Skoda Fabia review
The Skoda Fabia has grown up and now brings a serious challenge to the established Volkswagen Polo
The Skoda Fabia shares a platform with the VW Polo and SEAT Ibiza, and there's a Skoda Fabia vRS version for keen drivers, but for everyday motorists, the standard Fabia is a popular, reliable and cheap-to-run supermini. Soft suspension gives it a comfortable ride, but it doesn't handle as sharply as rivals like the Ford Fiesta. You do get a wide choice of engines and the option of a seven-speed, dual-clutch DSG gearbox, which makes both town driving and motorway cruising easier and more refined. The Skoda Fabia Greenline model adds superb fuel economy to the mix, and special editions such as the Skoda Fabia Monte Carlo are packed with standard equipment. All Fabias have a solidly built interior, it doesn't have the same upmarket feel as those from other VW Group brands.
Our choice: 1.2 TSI (105) DSG SE Plus
This model of Skoda Fabia is a few years old now, but it still looks smart and was a big improvement on its boxy predecessor. The front end is similar to that of the Skoda Roomster, but it doesn't share the squared-off look seen on newer Skodas such as the Rapid and Octavia. The Fabia also looks taller than the VW Polo on which it's based, plus it has a steeper windscreen and classy black A-pillars. They give the Fabia a 'floating roofline' effect not dissimilar to that of the much more expensive Range Rover. Dark plastics dominate inside, but the cabin is very well screwed together and clearly laid-out nonetheless. The Skoda Fabia Estate is a more practical choice than the hatchback, but suffers from slightly awkward looks.
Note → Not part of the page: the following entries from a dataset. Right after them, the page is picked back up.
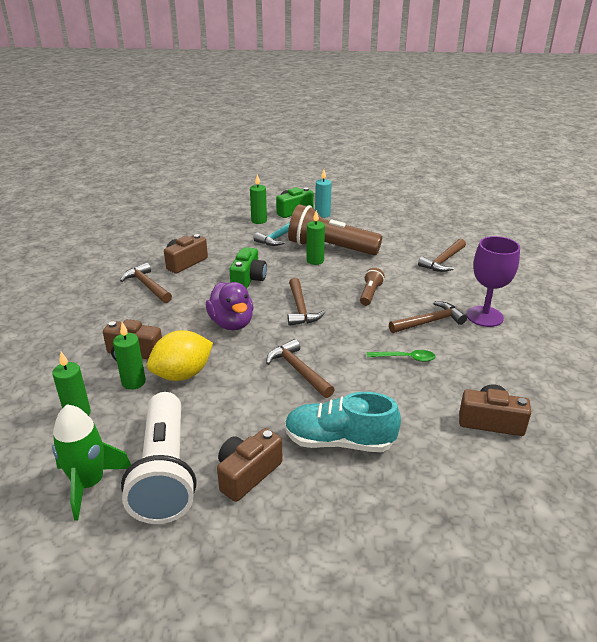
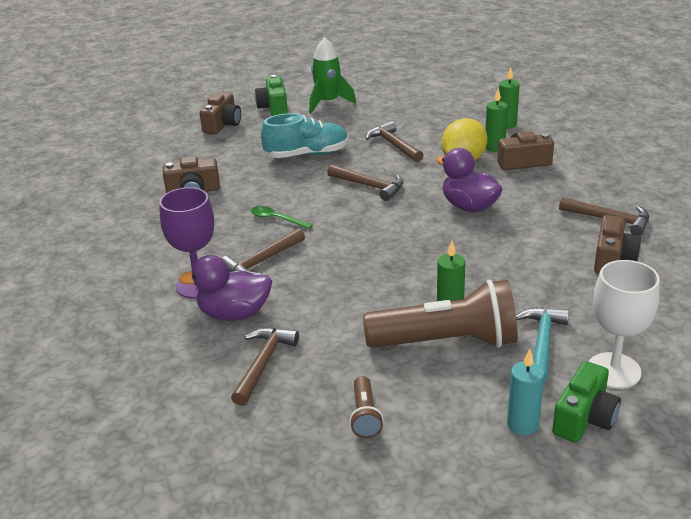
camera: 160 degrees right, 0 degrees up
(89, 484) = (449, 104): green rocket -> green rocket (328, 102)
(165, 472) = (410, 117): white flashlight -> none
(247, 474) = (357, 128): brown camera -> brown camera (223, 125)
(248, 279) = (507, 258): green camera -> green camera (274, 107)
(259, 221) = (614, 370): green candle -> white goblet
(300, 309) = (413, 239): brown hammer -> brown hammer (393, 145)
(370, 294) = (345, 279): brown flashlight -> brown flashlight (365, 416)
(405, 358) = (277, 219): green spoon -> green spoon turned 45 degrees clockwise
(458, 291) = (234, 314): none -> purple duck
As the Fabia shares its underpinnings with the VW Polo, the driving experience is reassuringly solid and composed. It's not what you'd call exciting, though, and a soft suspension set-up sees the Fabia rolling from side to side quite a lot in bends. That suspension does work well on rough UK roads, however, so buyers may prefer it to the more stiffly sprung Polo. Precise steering and a satisfyingly snappy five-speed manual gearbox also count in the Fabia's favour, but we'd recommend the pricier yet very impressive seven-speed dual-clutch DSG transmission instead of the manual. It makes light work of stop-start city driving, while also shifting quickly and smoothly at higher speeds to improve refinement on the motorway.
Skoda has an excellent reputation for building very dependable cars, and it was the top-rated brand in our Driver Power 2013 survey. The Fabia itself is a little dated after nearly seven years on sale, so understandably it finished behind the company's newer offerings, such as the Skoda Superb and Skoda Yeti. However, it did beat its VW Group cousins, the SEAT Ibiza and VW Polo. The Fabia also shows its age when it comes to safety, scoring four out of a possible five stars in the Euro NCAP crash test and only offering ESP as an optional extra. On the plus side, multiple airbags are standard.
That tall roof makes the Fabia look a bit gawky from the outside, but helps it to be very spacious inside. Four adults will fit comfortably in a Fabia, with a fifth being able to squeeze in for shorter journeys. Useful storage areas can be found throughout the cabin: there's a specially designed bottle holder and some very spacious door bins. The Fabia is generally well equipped, but it's worth noting that the cheapest versions do without air-conditioning. The Fabia hatchback's boot can swallow 315 litres of luggage – more than you'll fit in a VW Polo (280 litres) or SEAT Ibiza (292 litres). The Honda Jazz gets the better of the Fabia here, though, as it can take an impressive 379 litres. The previously mentioned Fabia Estate offers maximum practicality – 505 litres with the rear seats in place and 1,485 litres with them lowered.
The Skoda Fabia has several petrol and diesel engines to choose from, starting with the entry-level 1.2-litre petrol. It's quite noisy and needs to be worked hard, but can return over 50mpg if driven gently. The 1.2 TSI petrol is a better choice if your budget allows – it has more low-down power than the basic 1.2, yet it's also more fuel-efficient, returning 53mpg. Those covering high mileages should consider a Skoda Fabia diesel. The 1.6-litre TDI offers a great compromise between power and efficiency, with reasonably low CO2 emissions, too. For the lowest possible running costs, though, you should choose the 1.2 TDI Greenline model, which emits only 89g/km of CO2 and can return and amazing 83mpg.